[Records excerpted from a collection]

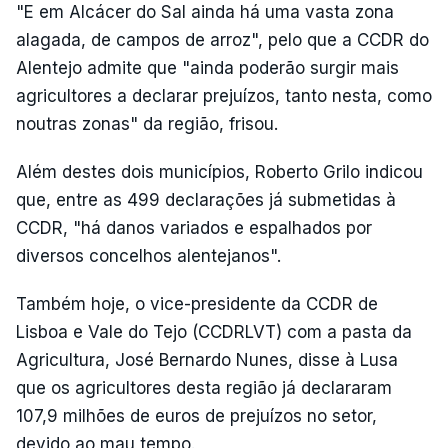
"E em Alcácer do Sal ainda há uma vasta zona
alagada, de campos de arroz", pelo que a CCDR do
Alentejo admite que "ainda poderão surgir mais
agricultores a declarar prejuízos, tanto nesta, como
noutras zonas" da região, frisou.
Além destes dois municípios, Roberto Grilo indicou
que, entre as 499 declarações já submetidas à
CCDR, "há danos variados e espalhados por
diversos concelhos alentejanos".
Também hoje, o vice-presidente da CCDR de
Lisboa e Vale do Tejo (CCDRLVT) com a pasta da
Agricultura, José Bernardo Nunes, disse à Lusa
que os agricultores desta região já declararam
107,9 milhões de euros de prejuízos no setor,
devido ao mau tempo.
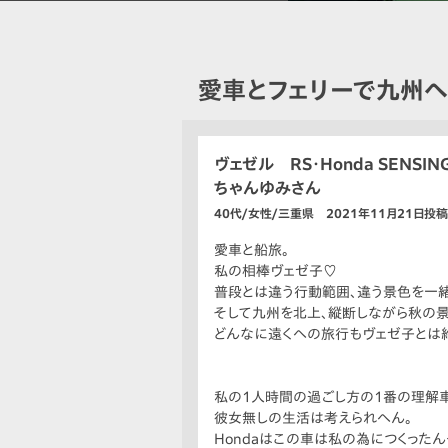
愛車とフェリーで九州へ
ヴェゼル RS・Honda SENSIN
ちゃんゆみさん
40代/女性/三重県 2021年11月21日投稿
愛車と船旅。
私の相棒ヴェゼ子♡
普段とは違う行動範囲、違う景色を一
そして九州を北上、縦断しながら秋の景
どんなに遠くへの旅行もヴェゼ子とは
私の1人時間の過ごし方の1番の理解車
彼女無しの生活は考えられへん。
Hondaはこの車は私の為につくったん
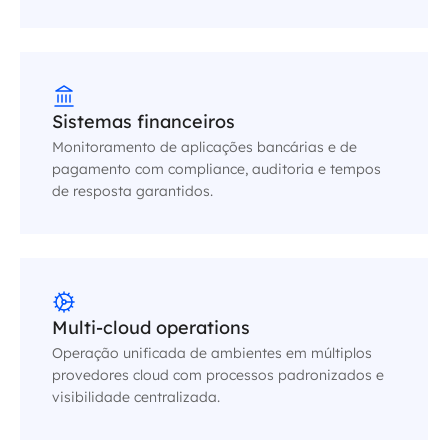
Sistemas financeiros
Monitoramento de aplicações bancárias e de
pagamento com compliance, auditoria e tempos
de resposta garantidos.
Multi-cloud operations
Operação unificada de ambientes em múltiplos
provedores cloud com processos padronizados e
visibilidade centralizada.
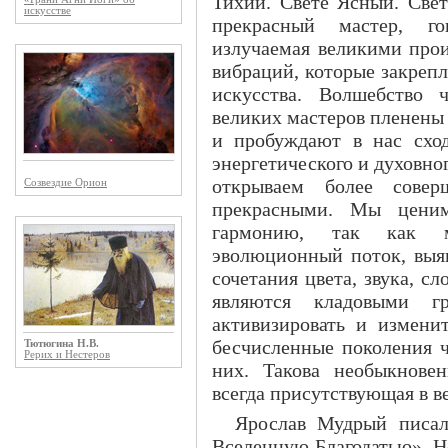
Тихий. Свете Ясный. Свет
искусстве
прекрасный мастер, го
излучаемая великими про
вибраций, которые закреп
искусства. Волшебство 
великих мастеров пленены 
и пробуждают в нас схо
энергетического и духовно
открываем более сове
Созвездие Орион
прекрасными. Мы ценим
гармонию, так как м
эволюционный поток, вы
сочетания цвета, звука, с
являются кладовыми г
активизировать и измени
бесчисленные поколения ч
Тютюгина Н.В.
Рерих и Нестеров
них. Такова необыкновен
всегда присутствующая в в
Ярослав Мудрый писа
Вселенную Благодатью». Не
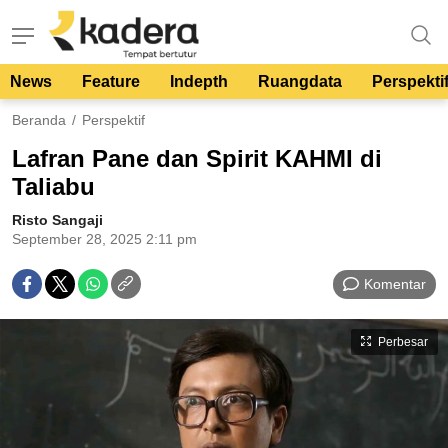
News
Feature
Indepth
Ruangdata
Perspekti
kadera.id
Tempat bertutur
Beranda
Perspektif
Lafran Pane dan Spirit KAHMI di
Taliabu
Risto Sangaji
September 28, 2025 2:11 pm
Komentar
Perbesar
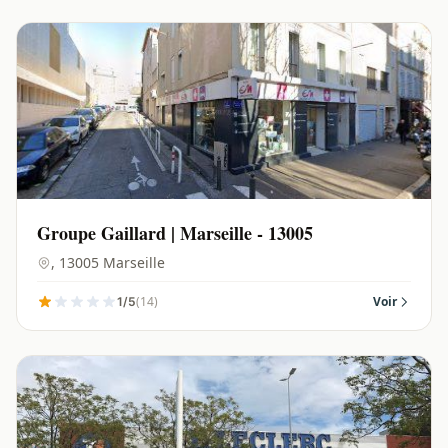
Groupe Gaillard | Marseille - 13005
, 13005 Marseille
(14)
Voir
1/5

Brief — Transcribe the text of every item above word for word, omitting the pictures.

Exercise solution —
"E em Alcácer do Sal ainda há uma vasta zona
alagada, de campos de arroz", pelo que a CCDR do
Alentejo admite que "ainda poderão surgir mais
agricultores a declarar prejuízos, tanto nesta, como
noutras zonas" da região, frisou.
Além destes dois municípios, Roberto Grilo indicou
que, entre as 499 declarações já submetidas à
CCDR, "há danos variados e espalhados por
diversos concelhos alentejanos".
Também hoje, o vice-presidente da CCDR de
Lisboa e Vale do Tejo (CCDRLVT) com a pasta da
Agricultura, José Bernardo Nunes, disse à Lusa
que os agricultores desta região já declararam
107,9 milhões de euros de prejuízos no setor,
devido ao mau tempo.
愛車とフェリーで九州へ
ヴェゼル RS・Honda SENSIN
ちゃんゆみさん
40代/女性/三重県 2021年11月21日投稿
愛車と船旅。
私の相棒ヴェゼ子♡
普段とは違う行動範囲、違う景色を一
そして九州を北上、縦断しながら秋の景
どんなに遠くへの旅行もヴェゼ子とは
私の1人時間の過ごし方の1番の理解車
彼女無しの生活は考えられへん。
Hondaはこの車は私の為につくったん
Sistemas financeiros
Monitoramento de aplicações bancárias e de
pagamento com compliance, auditoria e tempos
de resposta garantidos.
Multi-cloud operations
Operação unificada de ambientes em múltiplos
provedores cloud com processos padronizados e
visibilidade centralizada.
Тихий. Свете Ясный. Свет
искусстве
прекрасный мастер, го
излучаемая великими про
вибраций, которые закреп
искусства. Волшебство 
великих мастеров пленены 
и пробуждают в нас схо
энергетического и духовно
открываем более сове
Созвездие Орион
прекрасными. Мы ценим
гармонию, так как м
эволюционный поток, вы
сочетания цвета, звука, с
являются кладовыми г
активизировать и измени
бесчисленные поколения ч
Тютюгина Н.В.
Рерих и Нестеров
них. Такова необыкновен
всегда присутствующая в в
Ярослав Мудрый писа
Вселенную Благодатью». Не
News
Feature
Indepth
Ruangdata
Perspekti
kadera.id
Tempat bertutur
Beranda
Perspektif
Lafran Pane dan Spirit KAHMI di
Taliabu
Risto Sangaji
September 28, 2025 2:11 pm
Komentar
Perbesar
Groupe Gaillard | Marseille - 13005
, 13005 Marseille
(14)
Voir
1/5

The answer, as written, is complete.